Op 17 augustus 2020 heeft appellante een aanvraag om bijzondere bijstand ingediend voor reiskosten om haar spullen (waaronder een beeldschermloep met een waarde van € 5.000,-) op te halen in Hongarije.

1.9.

Met een besluit van 9 september 2020 heeft het college de aanvraag van appellante om bijzondere bijstand voor reiskosten afgewezen. Appellante heeft daartegen bezwaar gemaakt maar het college is met het besluit van 12 november 2020 (bestreden besluit 3) bij de afwijzing van de aanvraag gebleven.
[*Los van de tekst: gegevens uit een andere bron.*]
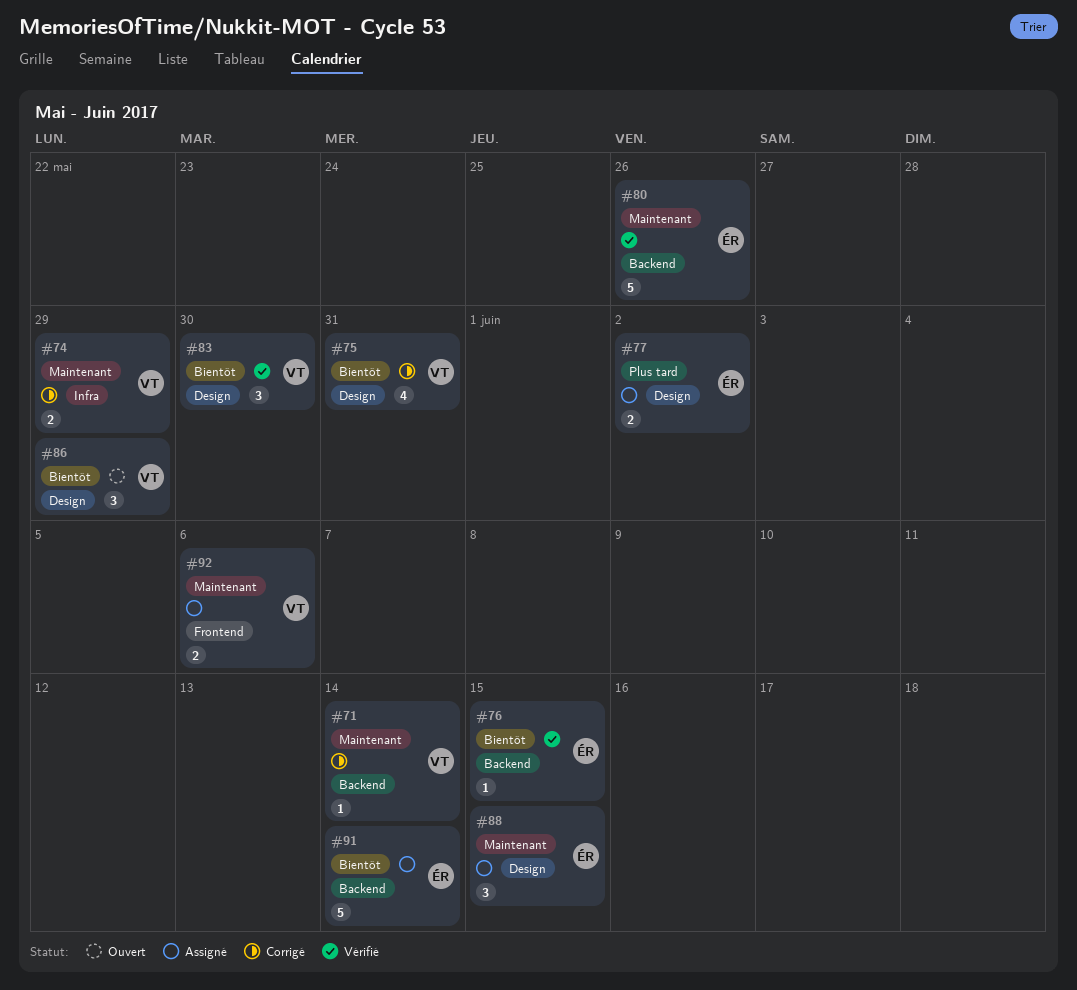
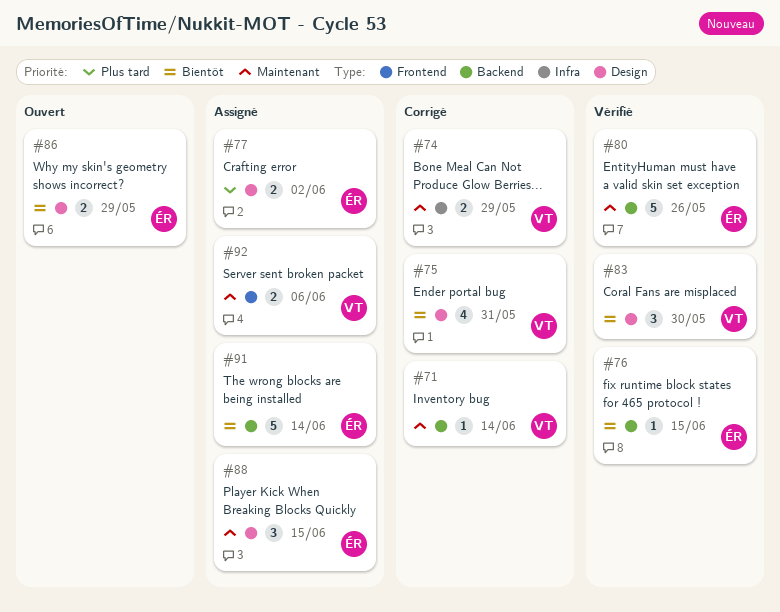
#86, owner: VT -> ÉR
#86, estimate: 3 -> 2

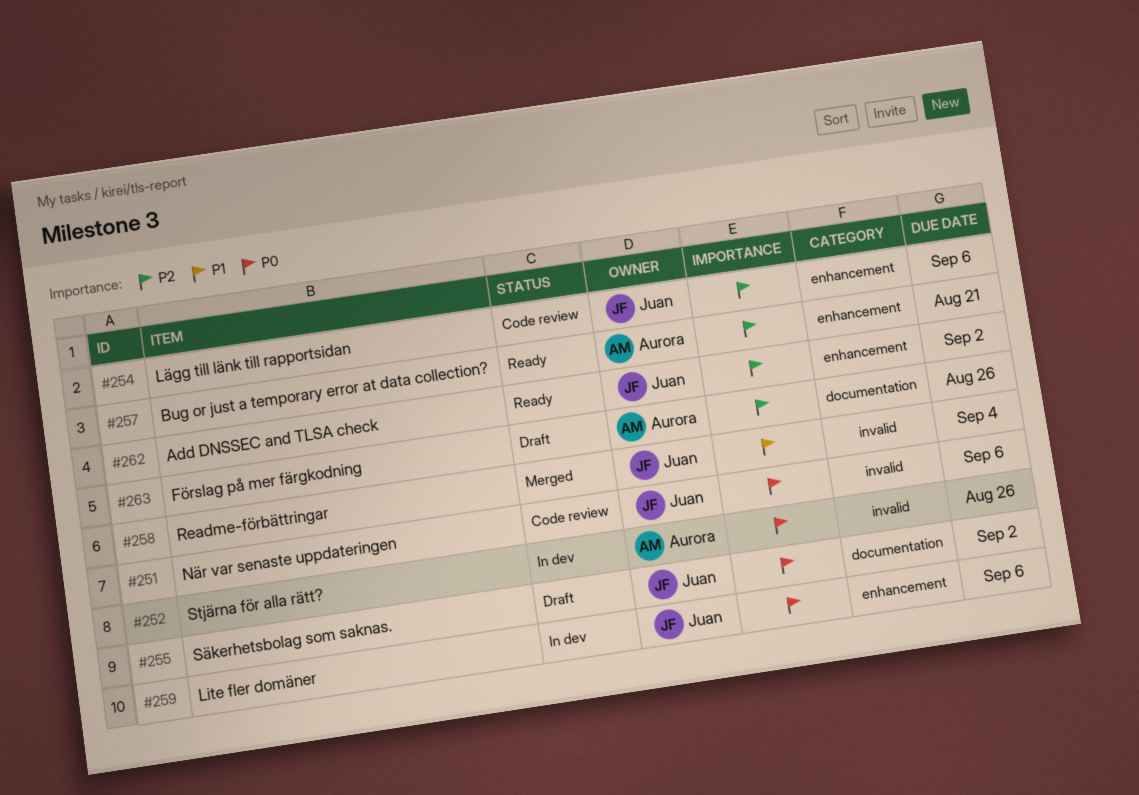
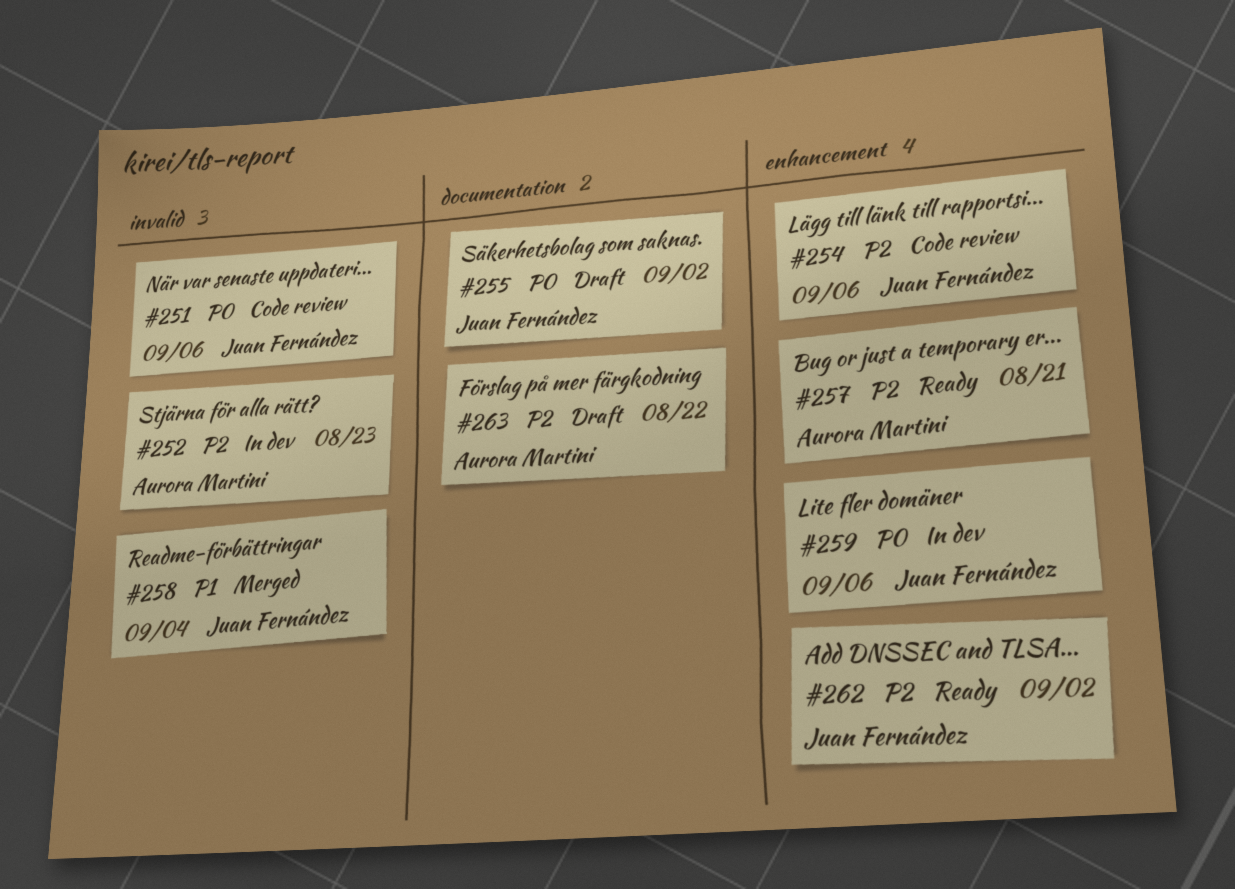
#252, priority: P0 -> P2
#252, due: Aug 26 -> Aug 23
#263, due: Aug 26 -> Aug 22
Aan de besluitvorming heeft het college, voor zover hier van belang, ten grondslag gelegd dat geen sprake is van noodzakelijke kosten. Er is ook geen sprake van zeer dringende redenen om toch bijstand te verlenen, omdat niet is gebleken van een acute noodsituatie.

Bijzondere bijstand voor de kosten van een matras (zaak 22/3051 PW)

1.10.

Op 1 oktober 2020 heeft appellante een aanvraag om bijzondere bijstand ingediend voor de kosten van twee eenpersoonsmatrassen en een matrasbeschermer. Met het besluit van 15 oktober 2020 heeft het college de aanvraag van appellante afgewezen.

1.11.

Appellante heeft bezwaar gemaakt tegen het besluit van 15 oktober 2020 en met een besluit van 7 januari 2020 (lees: 2021) heeft het college het bezwaar van appellante gegrond verklaard (bestreden besluit 4). Aan appellante is bijzondere bijstand toegekend voor de kosten van een eenpersoonsmatras van € 99,-, in de vorm van een geldlening. Volgens het college heeft appellante een tekortschietend besef van verantwoordelijkheid getoond. Na de verbroken relatie had appellante recht op een gedeelte van de gezamenlijke inboedel. Zij heeft daar geen aanspraak op gemaakt en heeft bij de verdeling van de boedel ook geen compensatie gevraagd.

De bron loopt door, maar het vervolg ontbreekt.